The logo of the WCTU

The Woman's Christian Temperance Union (WCTU) is the oldest continuing non-sectarian women's organization worldwide. Founded in Evanston, Illinois in 1873,[1] the group spearheaded the crusade for prohibition. Members in Fredonia, New York advanced their cause by entering saloons, singing, praying, and urging saloon keepers to stop selling alcohol. Subsequently, on December 22, 1873, they were the first local organization to adopt the name Woman's Christian Temperance Union. The National Woman’s Christian Temperance Union was founded in Cleveland in November 1874.

Contents

History and purpose

The purpose of the WCTU was to combat the influence of alcohol on families and society. The first president was Annie Wittenmyer. Frances Willard, a noted feminist, was its second president, and made the greatest leaps for the group. They were inspired by the Greek writer Xenophon who defined temperance as "moderation in all things healthful; total abstinence from all things harmful." In other words, should something be good, it should not be indulged in to excess. Should something be bad for you, it should be avoided altogether; thus their attempts to rid their surroundings of what they saw (and still see) as the dangers of alcohol. The WCTU perceived alcoholism as a consequence of larger social problems rather than as a personal weakness or failing.

Thus the WCTU was very interested in a number of social reform issues including: labor, prostitution, public health, sanitation and international peace. As the movement grew in numbers and strength, members of the WCTU also focused on suffrage. The WCTU was instrumental in organizing woman's suffrage leaders and in helping more women become involved in American politics. Local chapters, known as “unions”, were largely autonomous though linked to state and national headquarters. Willard pushed for the "Home Protection" ballot, arguing that women, being the superior sex morally, needed the vote in order to act as "citizen-mothers" and protect their homes and cure society's ills. At a time when suffragists still alienated most American women, who viewed them as radicals, the WCTU offered a more traditionally feminine and appropriate organization for women to join.

— ENTRIES PROVIDED —

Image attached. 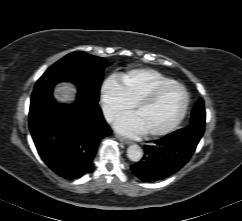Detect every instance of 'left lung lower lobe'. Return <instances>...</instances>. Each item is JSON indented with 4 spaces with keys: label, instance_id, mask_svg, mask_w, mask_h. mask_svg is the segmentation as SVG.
<instances>
[{
    "label": "left lung lower lobe",
    "instance_id": "left-lung-lower-lobe-1",
    "mask_svg": "<svg viewBox=\"0 0 242 221\" xmlns=\"http://www.w3.org/2000/svg\"><path fill=\"white\" fill-rule=\"evenodd\" d=\"M202 135L194 128H184L146 145L142 160L131 166L132 172L144 182L174 174L191 158Z\"/></svg>",
    "mask_w": 242,
    "mask_h": 221
}]
</instances>
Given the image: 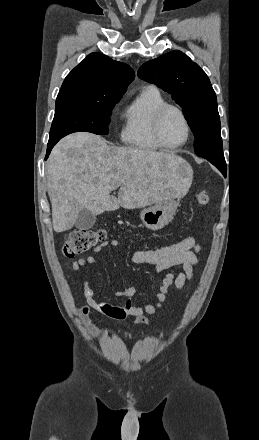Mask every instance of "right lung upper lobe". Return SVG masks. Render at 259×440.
<instances>
[{"instance_id": "1", "label": "right lung upper lobe", "mask_w": 259, "mask_h": 440, "mask_svg": "<svg viewBox=\"0 0 259 440\" xmlns=\"http://www.w3.org/2000/svg\"><path fill=\"white\" fill-rule=\"evenodd\" d=\"M133 79L134 71L127 64L101 53H91L67 75L57 97L121 99Z\"/></svg>"}]
</instances>
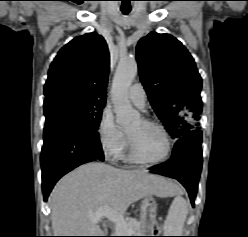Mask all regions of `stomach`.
I'll use <instances>...</instances> for the list:
<instances>
[{"label": "stomach", "instance_id": "1", "mask_svg": "<svg viewBox=\"0 0 248 237\" xmlns=\"http://www.w3.org/2000/svg\"><path fill=\"white\" fill-rule=\"evenodd\" d=\"M171 190L165 192L160 197L171 195ZM157 213V203L152 196H146L142 200L140 216L143 221L144 231H152L154 220Z\"/></svg>", "mask_w": 248, "mask_h": 237}]
</instances>
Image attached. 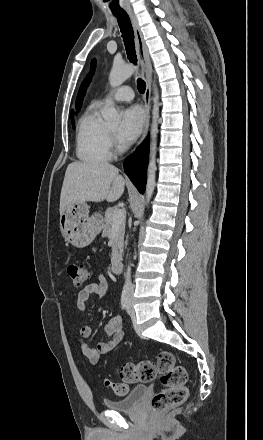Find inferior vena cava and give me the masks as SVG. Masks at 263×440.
<instances>
[{"label":"inferior vena cava","mask_w":263,"mask_h":440,"mask_svg":"<svg viewBox=\"0 0 263 440\" xmlns=\"http://www.w3.org/2000/svg\"><path fill=\"white\" fill-rule=\"evenodd\" d=\"M127 286H128L127 287L128 295L131 296L132 293H133V287H132V284L130 282V269L128 271Z\"/></svg>","instance_id":"obj_1"}]
</instances>
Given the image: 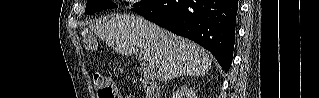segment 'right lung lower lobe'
<instances>
[{"label": "right lung lower lobe", "mask_w": 319, "mask_h": 98, "mask_svg": "<svg viewBox=\"0 0 319 98\" xmlns=\"http://www.w3.org/2000/svg\"><path fill=\"white\" fill-rule=\"evenodd\" d=\"M238 0H151L132 9L209 50L223 71L231 66Z\"/></svg>", "instance_id": "right-lung-lower-lobe-1"}]
</instances>
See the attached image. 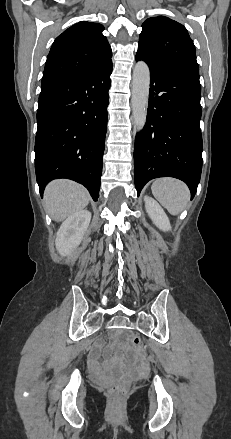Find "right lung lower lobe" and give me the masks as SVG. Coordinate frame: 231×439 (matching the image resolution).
Masks as SVG:
<instances>
[{
  "instance_id": "1",
  "label": "right lung lower lobe",
  "mask_w": 231,
  "mask_h": 439,
  "mask_svg": "<svg viewBox=\"0 0 231 439\" xmlns=\"http://www.w3.org/2000/svg\"><path fill=\"white\" fill-rule=\"evenodd\" d=\"M112 61L85 77L44 85L39 96L35 170L40 194L68 178L99 197Z\"/></svg>"
}]
</instances>
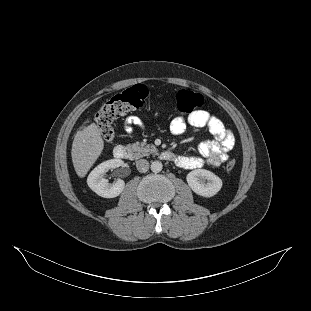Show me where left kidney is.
<instances>
[{
	"instance_id": "left-kidney-1",
	"label": "left kidney",
	"mask_w": 311,
	"mask_h": 311,
	"mask_svg": "<svg viewBox=\"0 0 311 311\" xmlns=\"http://www.w3.org/2000/svg\"><path fill=\"white\" fill-rule=\"evenodd\" d=\"M186 179L191 189L204 197L214 196L222 187V180L206 169L193 170L188 173Z\"/></svg>"
}]
</instances>
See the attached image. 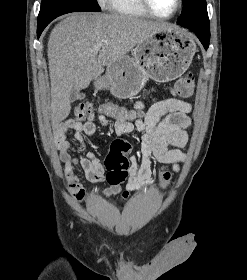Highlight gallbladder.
I'll list each match as a JSON object with an SVG mask.
<instances>
[{
  "label": "gallbladder",
  "mask_w": 247,
  "mask_h": 280,
  "mask_svg": "<svg viewBox=\"0 0 247 280\" xmlns=\"http://www.w3.org/2000/svg\"><path fill=\"white\" fill-rule=\"evenodd\" d=\"M81 96H80V94H79V92L77 91V90H73L72 92H71V94H70V102H74V101H76L77 99H79Z\"/></svg>",
  "instance_id": "gallbladder-1"
}]
</instances>
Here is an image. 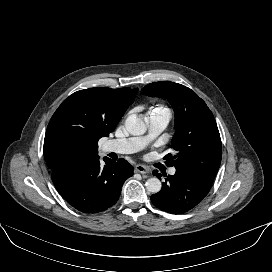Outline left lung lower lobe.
Masks as SVG:
<instances>
[{"label": "left lung lower lobe", "instance_id": "obj_1", "mask_svg": "<svg viewBox=\"0 0 272 272\" xmlns=\"http://www.w3.org/2000/svg\"><path fill=\"white\" fill-rule=\"evenodd\" d=\"M158 178L161 174L154 171ZM213 180L185 169L176 168L167 176L161 191L151 196L152 203L162 211L180 214L193 209L208 194Z\"/></svg>", "mask_w": 272, "mask_h": 272}]
</instances>
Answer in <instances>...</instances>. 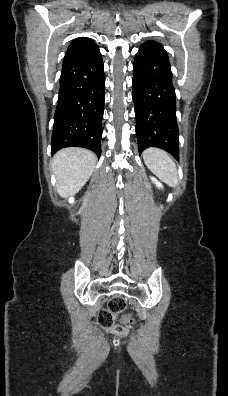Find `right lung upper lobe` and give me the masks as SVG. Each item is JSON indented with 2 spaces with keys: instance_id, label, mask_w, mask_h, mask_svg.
Wrapping results in <instances>:
<instances>
[{
  "instance_id": "obj_1",
  "label": "right lung upper lobe",
  "mask_w": 228,
  "mask_h": 396,
  "mask_svg": "<svg viewBox=\"0 0 228 396\" xmlns=\"http://www.w3.org/2000/svg\"><path fill=\"white\" fill-rule=\"evenodd\" d=\"M93 46H96V44L90 38H76L69 45L65 57L80 53Z\"/></svg>"
}]
</instances>
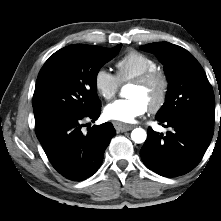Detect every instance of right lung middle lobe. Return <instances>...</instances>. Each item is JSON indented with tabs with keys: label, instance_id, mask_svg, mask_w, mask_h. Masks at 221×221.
Returning <instances> with one entry per match:
<instances>
[{
	"label": "right lung middle lobe",
	"instance_id": "dd1d6c3e",
	"mask_svg": "<svg viewBox=\"0 0 221 221\" xmlns=\"http://www.w3.org/2000/svg\"><path fill=\"white\" fill-rule=\"evenodd\" d=\"M121 46L75 44L49 57L38 74L33 95L37 136L58 120L85 115L101 104L96 93L97 73Z\"/></svg>",
	"mask_w": 221,
	"mask_h": 221
}]
</instances>
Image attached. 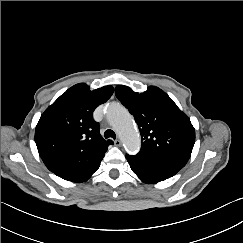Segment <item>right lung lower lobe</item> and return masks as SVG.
Returning <instances> with one entry per match:
<instances>
[{
	"label": "right lung lower lobe",
	"instance_id": "1",
	"mask_svg": "<svg viewBox=\"0 0 243 243\" xmlns=\"http://www.w3.org/2000/svg\"><path fill=\"white\" fill-rule=\"evenodd\" d=\"M99 166H100V163L91 165L82 171L65 174L60 177L65 180L72 181V182H84V181H87V179H89V177L99 168Z\"/></svg>",
	"mask_w": 243,
	"mask_h": 243
}]
</instances>
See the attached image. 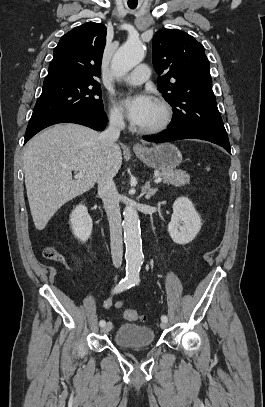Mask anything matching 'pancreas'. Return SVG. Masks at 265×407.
<instances>
[{"instance_id":"1","label":"pancreas","mask_w":265,"mask_h":407,"mask_svg":"<svg viewBox=\"0 0 265 407\" xmlns=\"http://www.w3.org/2000/svg\"><path fill=\"white\" fill-rule=\"evenodd\" d=\"M158 176L163 178L165 184H172L175 186H183L190 182L189 174L182 170L161 171Z\"/></svg>"}]
</instances>
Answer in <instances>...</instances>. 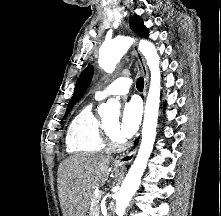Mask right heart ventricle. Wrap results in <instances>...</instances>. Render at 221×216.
<instances>
[{"instance_id": "obj_1", "label": "right heart ventricle", "mask_w": 221, "mask_h": 216, "mask_svg": "<svg viewBox=\"0 0 221 216\" xmlns=\"http://www.w3.org/2000/svg\"><path fill=\"white\" fill-rule=\"evenodd\" d=\"M67 151L71 153H97L105 148L102 122L94 114L93 105L83 107L69 125L66 135Z\"/></svg>"}]
</instances>
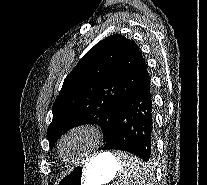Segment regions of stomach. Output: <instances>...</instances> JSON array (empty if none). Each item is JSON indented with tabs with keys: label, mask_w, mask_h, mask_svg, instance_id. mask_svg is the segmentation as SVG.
<instances>
[{
	"label": "stomach",
	"mask_w": 207,
	"mask_h": 185,
	"mask_svg": "<svg viewBox=\"0 0 207 185\" xmlns=\"http://www.w3.org/2000/svg\"><path fill=\"white\" fill-rule=\"evenodd\" d=\"M120 164L110 152L100 153L88 162L75 166L58 185H106L119 171Z\"/></svg>",
	"instance_id": "0dacf381"
}]
</instances>
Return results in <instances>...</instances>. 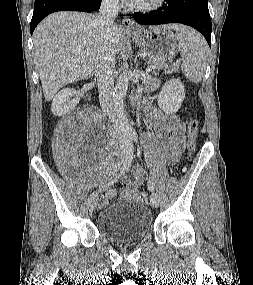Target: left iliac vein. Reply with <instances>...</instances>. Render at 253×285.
<instances>
[{
	"label": "left iliac vein",
	"mask_w": 253,
	"mask_h": 285,
	"mask_svg": "<svg viewBox=\"0 0 253 285\" xmlns=\"http://www.w3.org/2000/svg\"><path fill=\"white\" fill-rule=\"evenodd\" d=\"M150 204L154 208H157L159 206V198H158V195L155 192L151 193Z\"/></svg>",
	"instance_id": "left-iliac-vein-1"
}]
</instances>
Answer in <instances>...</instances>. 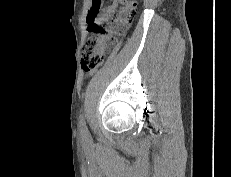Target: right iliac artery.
<instances>
[{
	"mask_svg": "<svg viewBox=\"0 0 231 177\" xmlns=\"http://www.w3.org/2000/svg\"><path fill=\"white\" fill-rule=\"evenodd\" d=\"M80 125H81L82 132L84 134H86L87 133V128H86V124H85V121H84V118H83L82 115H81Z\"/></svg>",
	"mask_w": 231,
	"mask_h": 177,
	"instance_id": "82829eb1",
	"label": "right iliac artery"
}]
</instances>
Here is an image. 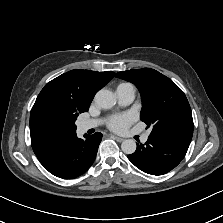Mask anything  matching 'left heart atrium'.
Returning <instances> with one entry per match:
<instances>
[{
  "instance_id": "left-heart-atrium-1",
  "label": "left heart atrium",
  "mask_w": 223,
  "mask_h": 223,
  "mask_svg": "<svg viewBox=\"0 0 223 223\" xmlns=\"http://www.w3.org/2000/svg\"><path fill=\"white\" fill-rule=\"evenodd\" d=\"M135 118V114L130 112L113 115L108 120V126L114 131H123L135 120Z\"/></svg>"
}]
</instances>
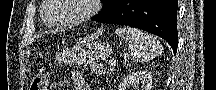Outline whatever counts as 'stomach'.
Listing matches in <instances>:
<instances>
[{
  "mask_svg": "<svg viewBox=\"0 0 216 90\" xmlns=\"http://www.w3.org/2000/svg\"><path fill=\"white\" fill-rule=\"evenodd\" d=\"M111 53L112 48L109 44L93 42L70 51L65 60L77 64H92L106 59Z\"/></svg>",
  "mask_w": 216,
  "mask_h": 90,
  "instance_id": "stomach-1",
  "label": "stomach"
}]
</instances>
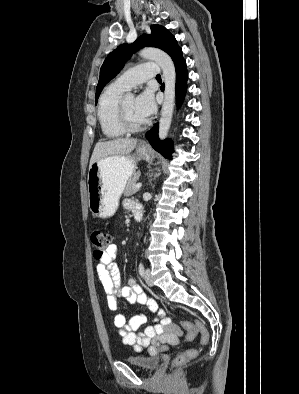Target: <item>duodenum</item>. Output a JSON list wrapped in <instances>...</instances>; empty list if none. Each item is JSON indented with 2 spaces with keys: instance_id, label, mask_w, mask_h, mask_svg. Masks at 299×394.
<instances>
[{
  "instance_id": "duodenum-1",
  "label": "duodenum",
  "mask_w": 299,
  "mask_h": 394,
  "mask_svg": "<svg viewBox=\"0 0 299 394\" xmlns=\"http://www.w3.org/2000/svg\"><path fill=\"white\" fill-rule=\"evenodd\" d=\"M142 216H143L142 211L139 208L135 209L134 211L135 220L140 221L142 219Z\"/></svg>"
}]
</instances>
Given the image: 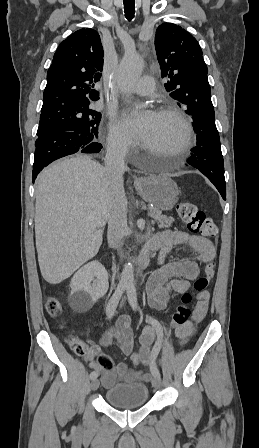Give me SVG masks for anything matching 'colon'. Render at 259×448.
I'll return each instance as SVG.
<instances>
[{
    "label": "colon",
    "instance_id": "1",
    "mask_svg": "<svg viewBox=\"0 0 259 448\" xmlns=\"http://www.w3.org/2000/svg\"><path fill=\"white\" fill-rule=\"evenodd\" d=\"M177 213L181 220L187 225L188 229L205 237H215L218 234V228L213 220L199 210L196 205L187 201H180L176 205ZM215 274L214 263L210 262L206 265L204 274L197 278L194 283V289L198 292L208 288ZM193 295L185 292L181 296L179 305L172 314L170 327L177 328L185 326L191 317L190 304ZM46 311L53 318H59L64 311L63 304L56 297H49L45 304ZM68 343L71 349L78 355L85 356L88 352L86 344L78 337H70ZM133 364H139L141 357L139 353L131 355Z\"/></svg>",
    "mask_w": 259,
    "mask_h": 448
}]
</instances>
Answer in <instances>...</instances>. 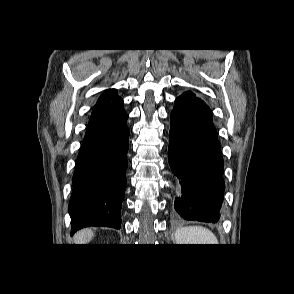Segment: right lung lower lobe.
<instances>
[{
    "label": "right lung lower lobe",
    "instance_id": "right-lung-lower-lobe-1",
    "mask_svg": "<svg viewBox=\"0 0 294 294\" xmlns=\"http://www.w3.org/2000/svg\"><path fill=\"white\" fill-rule=\"evenodd\" d=\"M127 117L122 99L93 109L73 175L71 234L88 226L121 227L130 132Z\"/></svg>",
    "mask_w": 294,
    "mask_h": 294
}]
</instances>
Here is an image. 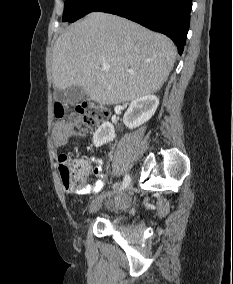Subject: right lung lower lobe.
Instances as JSON below:
<instances>
[{
  "mask_svg": "<svg viewBox=\"0 0 233 284\" xmlns=\"http://www.w3.org/2000/svg\"><path fill=\"white\" fill-rule=\"evenodd\" d=\"M193 0H107L96 10L125 17L170 37L181 55Z\"/></svg>",
  "mask_w": 233,
  "mask_h": 284,
  "instance_id": "obj_1",
  "label": "right lung lower lobe"
}]
</instances>
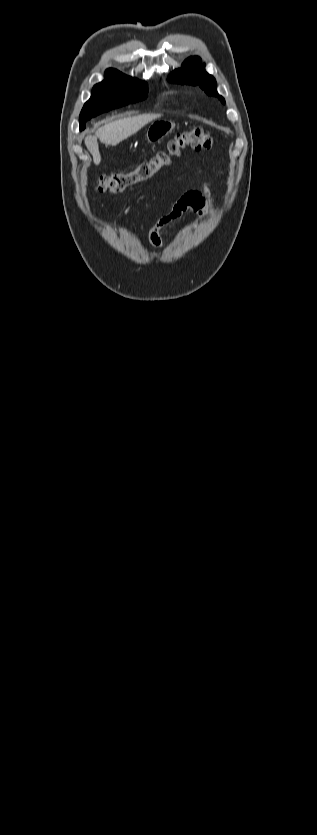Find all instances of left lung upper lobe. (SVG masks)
Here are the masks:
<instances>
[{
	"mask_svg": "<svg viewBox=\"0 0 317 835\" xmlns=\"http://www.w3.org/2000/svg\"><path fill=\"white\" fill-rule=\"evenodd\" d=\"M204 66L199 57H190L185 60L183 67L174 70L168 79L180 84L199 85L208 95L217 96L225 104L224 98L217 93L215 78L205 71Z\"/></svg>",
	"mask_w": 317,
	"mask_h": 835,
	"instance_id": "5c2ea615",
	"label": "left lung upper lobe"
}]
</instances>
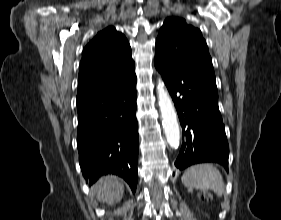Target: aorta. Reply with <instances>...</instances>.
I'll return each instance as SVG.
<instances>
[{
  "mask_svg": "<svg viewBox=\"0 0 281 220\" xmlns=\"http://www.w3.org/2000/svg\"><path fill=\"white\" fill-rule=\"evenodd\" d=\"M157 97L167 142L171 148L176 149L178 148L180 142V130L177 114L172 99L160 80L157 85Z\"/></svg>",
  "mask_w": 281,
  "mask_h": 220,
  "instance_id": "obj_1",
  "label": "aorta"
}]
</instances>
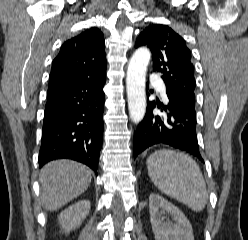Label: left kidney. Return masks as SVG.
I'll return each mask as SVG.
<instances>
[{
  "mask_svg": "<svg viewBox=\"0 0 248 240\" xmlns=\"http://www.w3.org/2000/svg\"><path fill=\"white\" fill-rule=\"evenodd\" d=\"M149 213L156 240H194L192 226L186 216L160 195H150ZM165 215L172 219H166Z\"/></svg>",
  "mask_w": 248,
  "mask_h": 240,
  "instance_id": "1",
  "label": "left kidney"
}]
</instances>
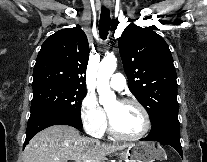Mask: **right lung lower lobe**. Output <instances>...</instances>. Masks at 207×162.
I'll use <instances>...</instances> for the list:
<instances>
[{
    "label": "right lung lower lobe",
    "instance_id": "obj_1",
    "mask_svg": "<svg viewBox=\"0 0 207 162\" xmlns=\"http://www.w3.org/2000/svg\"><path fill=\"white\" fill-rule=\"evenodd\" d=\"M53 125H69L79 129L82 127V122L81 119L56 109L33 111L28 120L24 147L36 133Z\"/></svg>",
    "mask_w": 207,
    "mask_h": 162
}]
</instances>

— TO-DO LIST —
**a)** Output the records from the line containing "Mask: **right lung" through the final line of the records, both included, as a JSON list of strings with one string per line and blank lines omitted. Leave the pictures out.
**b)** Continue the text on the Woman's Christian Temperance Union from its last sentence.

— IN RESPONSE —
**a)**
[
  "Mask: **right lung lower lobe**. Output <instances>...</instances>. Masks at 207×162.",
  "I'll use <instances>...</instances> for the list:",
  "<instances>",
  "[{",
  "    \"label\": \"right lung lower lobe\",",
  "    \"instance_id\": \"obj_1\",",
  "    \"mask_svg\": \"<svg viewBox=\\\"0 0 207 162\\\" xmlns=\\\"http://www.w3.org/2000/svg\\\"><path fill=\\\"white\\\" fill-rule=\\\"evenodd\\\" d=\\\"M53 125H69L79 129L82 127V122L81 119L56 109L33 111L28 120L24 147L36 133Z\\\"/></svg>\",",
  "    \"mask_w\": 207,",
  "    \"mask_h\": 162",
  "}]",
  "</instances>"
]

**b)**
Although the WCTU had chapters throughout North America and had hundreds of thousands of members, it did not initially accept Catholic, Jewish, or African-American women, or women who had not been born in North America[citation needed]. Today that is no longer the case. In fact, today men may also join the organization as honorary members. In contrast to the WCTU's stated aims, not all large-scale Christian groups and movements believe the consumption of alcohol to be inconsistent with practice of Christianity (see Christianity and alcohol).

Before Prohibition, the WCTU focused mainly on moral reform. In the 1880s they worked on creating legislation to protect the working girls from the exploitation of men.[2] They also wanted to aide immigrants coming into the United States. They focused on using the legislature to keep Sunday as a Sabbath day and restrict frivolous activities. In a New York Times article written on April 7th 1901, the WCTU said that golf should not be allowed on Sundays. [3]

Between 1900 and 1920 much of their budget was given to their center on Ellis Island, which helped to start the Americanization process. The WCTU felt that immigrants were more prone to alcoholism. The fiction they created greatly centered around the Irish or German immigrants taking part in alcohol, and being drunk.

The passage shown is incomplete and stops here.